Where applicable, you also have the rights listed in articles 16-21 of the GDPR (right to rectification, right to erasure, right to restriction of processing, right to data portability, right to object) and the right to complain to the Data Protection Authority.
- How to exercise your rights
You have the right to ask the Data Controller to access the data concerning you, to ask for data rectification or erasure, the integration of incomplete data, the restriction of processing; to receive such data in a structured, commonly used and machine-readable format; to withdraw the consent (where given) to the processing of personal details and to object, totally or partially, to the use of the data; to complain to the Authority and to exercise all the other rights acknowledged by the applicable laws.

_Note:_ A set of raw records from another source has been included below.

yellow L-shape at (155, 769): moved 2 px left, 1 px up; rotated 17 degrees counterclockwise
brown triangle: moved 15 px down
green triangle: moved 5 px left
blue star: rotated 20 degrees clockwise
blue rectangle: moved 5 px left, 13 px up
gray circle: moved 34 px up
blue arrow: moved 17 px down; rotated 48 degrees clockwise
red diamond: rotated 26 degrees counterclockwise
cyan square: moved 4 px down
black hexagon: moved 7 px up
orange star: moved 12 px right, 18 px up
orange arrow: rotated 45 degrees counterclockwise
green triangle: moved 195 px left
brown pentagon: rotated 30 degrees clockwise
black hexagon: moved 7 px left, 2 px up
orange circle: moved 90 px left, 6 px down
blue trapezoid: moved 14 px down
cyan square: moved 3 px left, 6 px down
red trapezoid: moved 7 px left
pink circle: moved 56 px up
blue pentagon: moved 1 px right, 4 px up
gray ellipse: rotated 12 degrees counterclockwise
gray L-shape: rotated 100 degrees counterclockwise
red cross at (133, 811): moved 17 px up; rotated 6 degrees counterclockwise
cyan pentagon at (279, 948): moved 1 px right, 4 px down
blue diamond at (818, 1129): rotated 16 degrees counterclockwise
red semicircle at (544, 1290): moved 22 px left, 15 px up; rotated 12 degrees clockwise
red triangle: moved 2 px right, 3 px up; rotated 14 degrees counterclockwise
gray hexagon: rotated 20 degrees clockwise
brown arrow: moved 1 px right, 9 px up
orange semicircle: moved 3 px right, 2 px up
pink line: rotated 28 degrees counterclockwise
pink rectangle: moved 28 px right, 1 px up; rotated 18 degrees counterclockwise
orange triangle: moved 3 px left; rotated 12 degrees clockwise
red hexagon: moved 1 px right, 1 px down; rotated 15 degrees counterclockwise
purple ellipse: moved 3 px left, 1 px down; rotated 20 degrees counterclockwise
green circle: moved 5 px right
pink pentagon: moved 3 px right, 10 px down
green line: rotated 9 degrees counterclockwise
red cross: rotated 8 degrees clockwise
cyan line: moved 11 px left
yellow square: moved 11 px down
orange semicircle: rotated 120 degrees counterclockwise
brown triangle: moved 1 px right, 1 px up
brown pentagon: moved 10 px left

You may exercise your rights at any time by sending:
a registered letter with advice of receipt to: ECSA Italia s.r.l., a single-Member company, with registered office at Via Lavoratori Autobianchi, 1 - 20832 - Desio (MB); an e-mail to the address: email@example.com
If the subject providing the data is aged under 16 years, the processing of that data is lawful only if and to the extent that consent is given or authorised by the holder of parental responsibility over the child. The identification data and a copy of identity documents of that adult must be provided.
- Data Controller, processors and persons in charge
The Data Controller is ECSA Italia s.r.l. single member company, registered office in Via Lavoratori Autobianchi, 1 - 20832 - Desio (MB), T.C. 00222470130, in the person of Emanuele Centonze, e-mail: firstname.lastname@example.org
The System Administrator is Fabio Rigamonti e-mail: email@example.com
- Modifications to this privacy statement
This privacy statement may be modified. We therefore advise you to check the statement on a regular basis and refer to the most up-to-date version.